WORK TO BE COMPLETED: Only the lines from the one containing "right ear: (63, 54)" through the end of the data below should be copied, each exactly as written and with both ends kept.

Limb landmark coordinates
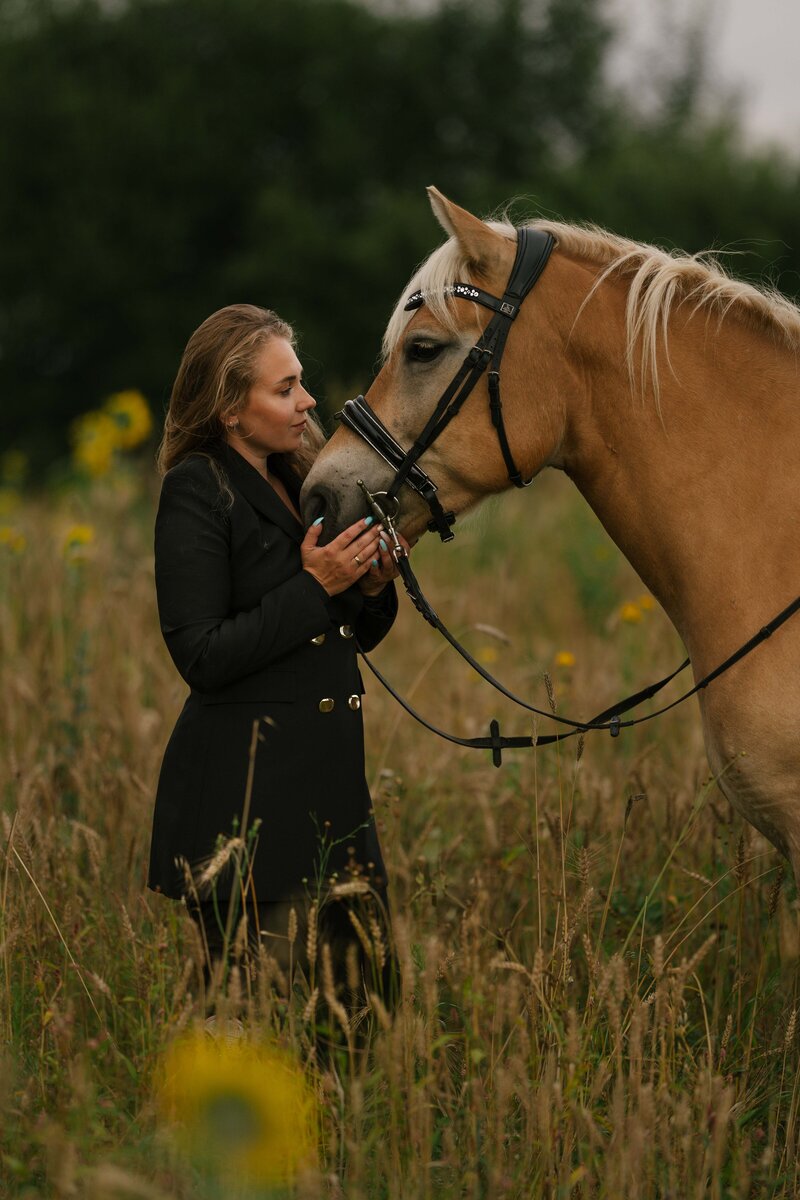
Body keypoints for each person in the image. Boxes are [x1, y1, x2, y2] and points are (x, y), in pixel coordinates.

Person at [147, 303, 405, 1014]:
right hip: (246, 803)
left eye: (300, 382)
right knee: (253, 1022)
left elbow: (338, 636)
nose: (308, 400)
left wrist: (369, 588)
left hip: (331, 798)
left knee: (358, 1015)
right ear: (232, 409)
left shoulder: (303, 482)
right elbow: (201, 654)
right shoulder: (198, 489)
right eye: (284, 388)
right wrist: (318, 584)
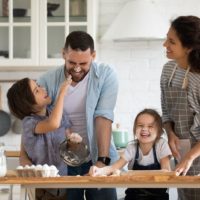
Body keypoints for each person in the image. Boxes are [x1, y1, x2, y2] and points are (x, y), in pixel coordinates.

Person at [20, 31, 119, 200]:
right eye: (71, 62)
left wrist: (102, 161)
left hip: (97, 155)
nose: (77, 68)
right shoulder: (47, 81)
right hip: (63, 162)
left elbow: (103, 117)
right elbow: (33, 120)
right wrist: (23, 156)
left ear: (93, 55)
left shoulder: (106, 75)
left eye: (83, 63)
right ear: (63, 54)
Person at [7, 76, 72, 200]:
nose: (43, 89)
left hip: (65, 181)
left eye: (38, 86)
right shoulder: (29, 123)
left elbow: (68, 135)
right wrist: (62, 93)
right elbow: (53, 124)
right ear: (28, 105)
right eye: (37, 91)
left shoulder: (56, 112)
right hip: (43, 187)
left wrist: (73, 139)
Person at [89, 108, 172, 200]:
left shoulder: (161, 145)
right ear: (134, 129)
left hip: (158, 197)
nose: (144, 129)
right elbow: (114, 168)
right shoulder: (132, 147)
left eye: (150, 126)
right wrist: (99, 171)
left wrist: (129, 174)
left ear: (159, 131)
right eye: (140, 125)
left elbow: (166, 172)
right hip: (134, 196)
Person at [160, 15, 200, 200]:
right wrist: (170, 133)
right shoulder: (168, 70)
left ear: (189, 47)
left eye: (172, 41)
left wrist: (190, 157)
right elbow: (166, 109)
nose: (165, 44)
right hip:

SOLVED EXERCISE:
right ear: (63, 54)
Person at [7, 76, 72, 200]:
nose: (43, 89)
left hip: (65, 181)
left eye: (38, 86)
right shoulder: (29, 123)
left elbow: (68, 135)
right wrist: (62, 93)
right elbow: (53, 124)
right ear: (28, 105)
right eye: (37, 91)
left shoulder: (56, 112)
right hip: (43, 187)
left wrist: (73, 139)
Person at [89, 108, 172, 200]:
left shoulder: (161, 145)
right ear: (134, 129)
left hip: (158, 197)
nose: (144, 129)
right elbow: (114, 168)
right shoulder: (132, 147)
left eye: (150, 126)
right wrist: (99, 171)
left wrist: (129, 174)
left ear: (159, 131)
right eye: (140, 125)
left elbow: (166, 172)
right hip: (134, 196)
Person at [160, 15, 200, 200]:
right wrist: (170, 133)
right shoulder: (168, 70)
left ear: (189, 47)
left eye: (172, 41)
left wrist: (190, 157)
right elbow: (166, 109)
nose: (165, 44)
right hip:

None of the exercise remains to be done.